Put the lines of the rows below, from the line with "state / province: Oregon" to the line with "collector number: 29416" (both included), into a JSON list of strings, one string per line, leaving out any blank lines.

Given data start

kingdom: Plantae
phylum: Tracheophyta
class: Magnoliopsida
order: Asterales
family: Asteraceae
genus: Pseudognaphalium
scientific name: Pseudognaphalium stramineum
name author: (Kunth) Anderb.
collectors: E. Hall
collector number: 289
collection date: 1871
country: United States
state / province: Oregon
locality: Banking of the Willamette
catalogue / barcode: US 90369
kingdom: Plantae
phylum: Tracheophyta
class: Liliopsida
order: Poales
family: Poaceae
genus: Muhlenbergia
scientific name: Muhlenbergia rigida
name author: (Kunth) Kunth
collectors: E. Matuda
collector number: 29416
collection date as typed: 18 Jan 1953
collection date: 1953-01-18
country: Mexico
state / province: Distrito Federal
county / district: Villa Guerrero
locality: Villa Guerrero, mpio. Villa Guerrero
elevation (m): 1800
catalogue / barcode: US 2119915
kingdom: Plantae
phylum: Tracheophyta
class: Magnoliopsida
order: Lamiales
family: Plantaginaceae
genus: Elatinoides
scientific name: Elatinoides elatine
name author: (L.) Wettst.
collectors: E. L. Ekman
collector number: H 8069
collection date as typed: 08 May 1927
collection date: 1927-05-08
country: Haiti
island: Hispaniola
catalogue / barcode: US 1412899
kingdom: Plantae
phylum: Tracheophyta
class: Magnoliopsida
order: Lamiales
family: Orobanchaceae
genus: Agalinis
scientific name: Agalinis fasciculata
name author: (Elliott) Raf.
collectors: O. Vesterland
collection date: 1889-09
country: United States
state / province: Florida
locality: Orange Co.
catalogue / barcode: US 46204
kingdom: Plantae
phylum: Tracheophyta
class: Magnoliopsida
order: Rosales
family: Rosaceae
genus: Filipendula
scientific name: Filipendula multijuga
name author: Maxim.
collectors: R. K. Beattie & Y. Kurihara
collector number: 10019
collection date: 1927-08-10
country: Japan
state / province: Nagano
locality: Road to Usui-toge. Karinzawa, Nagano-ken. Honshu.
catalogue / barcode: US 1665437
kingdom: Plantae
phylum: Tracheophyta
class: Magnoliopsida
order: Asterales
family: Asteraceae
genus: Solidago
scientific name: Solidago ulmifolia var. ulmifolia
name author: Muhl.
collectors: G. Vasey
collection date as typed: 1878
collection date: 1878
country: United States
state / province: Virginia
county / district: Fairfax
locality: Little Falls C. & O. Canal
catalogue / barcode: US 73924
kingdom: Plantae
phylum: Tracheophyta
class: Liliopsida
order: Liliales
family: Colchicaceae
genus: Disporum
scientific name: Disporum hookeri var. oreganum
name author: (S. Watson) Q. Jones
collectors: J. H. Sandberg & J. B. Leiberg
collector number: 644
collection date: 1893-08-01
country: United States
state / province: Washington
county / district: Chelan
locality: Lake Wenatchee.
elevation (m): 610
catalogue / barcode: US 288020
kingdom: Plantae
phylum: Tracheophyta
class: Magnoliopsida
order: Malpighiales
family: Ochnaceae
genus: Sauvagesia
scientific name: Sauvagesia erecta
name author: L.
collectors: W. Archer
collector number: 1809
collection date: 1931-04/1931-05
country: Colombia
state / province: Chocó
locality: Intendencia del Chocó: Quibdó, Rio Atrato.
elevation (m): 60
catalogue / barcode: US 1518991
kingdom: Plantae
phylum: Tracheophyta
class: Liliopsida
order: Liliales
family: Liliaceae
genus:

Given data end

* **Solution to this exercise**:
[
  "state / province: Oregon",
  "locality: Banking of the Willamette",
  "catalogue / barcode: US 90369",
  "kingdom: Plantae",
  "phylum: Tracheophyta",
  "class: Liliopsida",
  "order: Poales",
  "family: Poaceae",
  "genus: Muhlenbergia",
  "scientific name: Muhlenbergia rigida",
  "name author: (Kunth) Kunth",
  "collectors: E. Matuda",
  "collector number: 29416"
]